**Extracted information:**
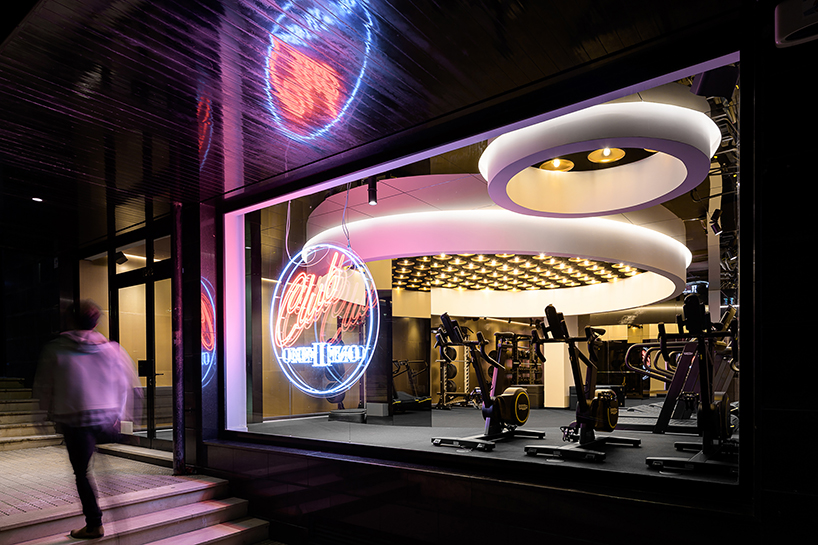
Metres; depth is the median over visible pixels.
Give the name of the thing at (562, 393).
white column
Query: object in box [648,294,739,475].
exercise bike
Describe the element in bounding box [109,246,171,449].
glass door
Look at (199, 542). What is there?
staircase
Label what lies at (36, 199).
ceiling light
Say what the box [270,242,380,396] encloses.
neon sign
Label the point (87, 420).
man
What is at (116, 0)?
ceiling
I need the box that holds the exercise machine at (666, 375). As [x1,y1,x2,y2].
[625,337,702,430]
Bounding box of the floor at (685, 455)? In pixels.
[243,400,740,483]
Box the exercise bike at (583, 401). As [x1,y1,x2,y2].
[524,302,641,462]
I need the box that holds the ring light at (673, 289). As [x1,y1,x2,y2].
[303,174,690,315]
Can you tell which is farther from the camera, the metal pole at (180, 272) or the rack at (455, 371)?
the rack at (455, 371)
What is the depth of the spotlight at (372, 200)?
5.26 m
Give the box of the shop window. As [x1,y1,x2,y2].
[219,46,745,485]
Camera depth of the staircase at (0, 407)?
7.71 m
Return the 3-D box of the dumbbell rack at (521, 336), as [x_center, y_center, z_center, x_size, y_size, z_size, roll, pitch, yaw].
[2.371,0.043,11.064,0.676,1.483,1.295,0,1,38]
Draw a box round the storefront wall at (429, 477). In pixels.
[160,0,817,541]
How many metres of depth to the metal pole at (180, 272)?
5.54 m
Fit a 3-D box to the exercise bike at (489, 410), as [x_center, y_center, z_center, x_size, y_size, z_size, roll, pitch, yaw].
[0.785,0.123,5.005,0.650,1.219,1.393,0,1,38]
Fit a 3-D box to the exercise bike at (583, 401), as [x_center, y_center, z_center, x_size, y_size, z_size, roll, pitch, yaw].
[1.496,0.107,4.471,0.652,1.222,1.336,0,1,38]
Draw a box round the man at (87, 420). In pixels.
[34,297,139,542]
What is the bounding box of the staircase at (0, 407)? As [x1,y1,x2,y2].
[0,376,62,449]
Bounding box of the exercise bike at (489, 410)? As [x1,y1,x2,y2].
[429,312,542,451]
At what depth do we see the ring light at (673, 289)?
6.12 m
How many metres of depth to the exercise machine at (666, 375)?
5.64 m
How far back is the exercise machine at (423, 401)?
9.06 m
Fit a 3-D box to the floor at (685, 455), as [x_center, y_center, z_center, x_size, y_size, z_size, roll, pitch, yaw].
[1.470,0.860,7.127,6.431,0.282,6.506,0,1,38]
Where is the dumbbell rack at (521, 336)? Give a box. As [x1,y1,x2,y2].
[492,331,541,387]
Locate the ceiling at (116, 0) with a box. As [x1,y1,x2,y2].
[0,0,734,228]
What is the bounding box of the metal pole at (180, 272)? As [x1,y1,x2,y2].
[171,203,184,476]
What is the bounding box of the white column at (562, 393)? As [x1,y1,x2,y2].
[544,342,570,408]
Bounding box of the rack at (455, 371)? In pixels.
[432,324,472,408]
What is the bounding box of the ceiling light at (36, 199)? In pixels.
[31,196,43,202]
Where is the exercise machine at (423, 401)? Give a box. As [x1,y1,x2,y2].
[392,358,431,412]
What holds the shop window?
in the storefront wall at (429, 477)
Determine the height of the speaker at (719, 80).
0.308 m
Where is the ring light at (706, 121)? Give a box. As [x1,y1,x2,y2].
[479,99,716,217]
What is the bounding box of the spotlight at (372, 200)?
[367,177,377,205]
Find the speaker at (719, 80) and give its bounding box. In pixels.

**Action item:** Would you output each entry exactly and leave the pictures behind?

**Response to the task:**
Metres; depth is the median over visible pixels.
Give the name of the thing at (562, 393).
white column
Query: object in box [648,294,739,475].
exercise bike
Describe the element in bounding box [109,246,171,449].
glass door
Look at (199, 542). What is there?
staircase
Label what lies at (36, 199).
ceiling light
Say what the box [270,242,380,396] encloses.
neon sign
Label the point (87, 420).
man
What is at (116, 0)?
ceiling
I need the box that holds the exercise machine at (666, 375). As [x1,y1,x2,y2].
[625,337,702,430]
Bounding box of the floor at (685, 455)? In pixels.
[243,400,740,483]
Box the exercise bike at (583, 401). As [x1,y1,x2,y2].
[524,302,641,462]
I need the box that holds the ring light at (673, 289). As [x1,y1,x2,y2].
[303,174,690,315]
Can you tell which is farther from the camera, the metal pole at (180, 272) or the rack at (455, 371)?
the rack at (455, 371)
What is the depth of the spotlight at (372, 200)?
5.26 m
Give the box of the shop window. As [x1,y1,x2,y2].
[219,46,745,485]
Camera depth of the staircase at (0, 407)?
7.71 m
Return the 3-D box of the dumbbell rack at (521, 336), as [x_center, y_center, z_center, x_size, y_size, z_size, roll, pitch, yaw].
[2.371,0.043,11.064,0.676,1.483,1.295,0,1,38]
Draw a box round the storefront wall at (429, 477). In pixels.
[160,0,817,541]
How many metres of depth to the metal pole at (180, 272)?
5.54 m
Fit a 3-D box to the exercise bike at (489, 410), as [x_center, y_center, z_center, x_size, y_size, z_size, roll, pitch, yaw].
[0.785,0.123,5.005,0.650,1.219,1.393,0,1,38]
Fit a 3-D box to the exercise bike at (583, 401), as [x_center, y_center, z_center, x_size, y_size, z_size, roll, pitch, yaw].
[1.496,0.107,4.471,0.652,1.222,1.336,0,1,38]
Draw a box round the man at (87, 420). In pixels.
[34,297,139,542]
What is the bounding box of the staircase at (0, 407)? As [x1,y1,x2,y2].
[0,376,62,449]
Bounding box of the exercise bike at (489, 410)? As [x1,y1,x2,y2].
[429,312,542,451]
At what depth do we see the ring light at (673, 289)?
6.12 m
How many metres of depth to the exercise machine at (666, 375)?
5.64 m
How far back is the exercise machine at (423, 401)?
9.06 m
Fit a 3-D box to the floor at (685, 455), as [x_center, y_center, z_center, x_size, y_size, z_size, roll, pitch, yaw].
[1.470,0.860,7.127,6.431,0.282,6.506,0,1,38]
Where is the dumbbell rack at (521, 336)? Give a box. As [x1,y1,x2,y2].
[492,331,541,387]
Locate the ceiling at (116, 0) with a box. As [x1,y1,x2,y2].
[0,0,734,228]
What is the bounding box of the metal pole at (180, 272)? As [x1,y1,x2,y2].
[171,203,184,476]
What is the bounding box of the white column at (562, 393)? As [x1,y1,x2,y2].
[544,342,570,408]
Bounding box of the rack at (455, 371)? In pixels.
[432,324,472,408]
What is the bounding box of the ceiling light at (36, 199)? In pixels.
[31,196,43,202]
Where is the exercise machine at (423, 401)? Give a box. As [x1,y1,x2,y2].
[392,358,431,412]
What holds the shop window?
in the storefront wall at (429, 477)
Determine the height of the speaker at (719, 80).
0.308 m
Where is the ring light at (706, 121)? Give a box. As [x1,y1,x2,y2].
[479,99,716,217]
What is the bounding box of the spotlight at (372, 200)?
[367,177,377,205]
Find the speaker at (719, 80) and give its bounding box. In pixels.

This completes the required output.